## Stated task:
Pull out every line of text from all the rows below, copying each one word for word and omitting the pictures.

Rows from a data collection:
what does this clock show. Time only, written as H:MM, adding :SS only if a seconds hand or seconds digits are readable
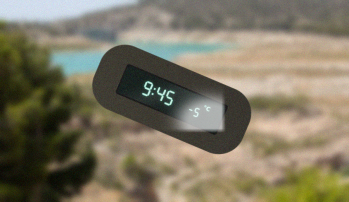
9:45
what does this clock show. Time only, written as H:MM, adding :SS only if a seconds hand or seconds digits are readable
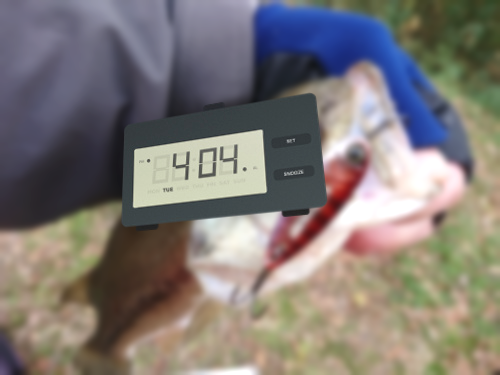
4:04
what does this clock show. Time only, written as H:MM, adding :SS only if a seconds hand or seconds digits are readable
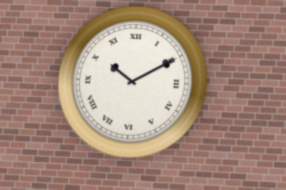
10:10
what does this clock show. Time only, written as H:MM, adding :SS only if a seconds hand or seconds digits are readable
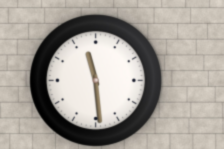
11:29
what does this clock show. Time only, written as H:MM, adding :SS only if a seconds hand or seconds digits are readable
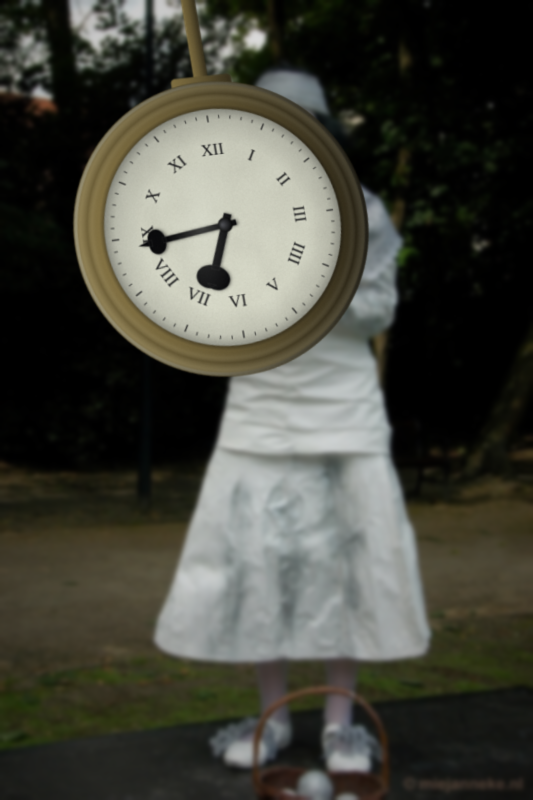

## Result:
what does this clock show. Time only, written as H:MM, adding :SS only if a seconds hand or seconds digits are readable
9:45
what does this clock show. Time only, written as H:MM, adding :SS only if a seconds hand or seconds digits are readable
4:04
what does this clock show. Time only, written as H:MM, adding :SS only if a seconds hand or seconds digits are readable
10:10
what does this clock show. Time only, written as H:MM, adding :SS only if a seconds hand or seconds digits are readable
11:29
what does this clock show. Time only, written as H:MM, adding :SS only if a seconds hand or seconds digits are readable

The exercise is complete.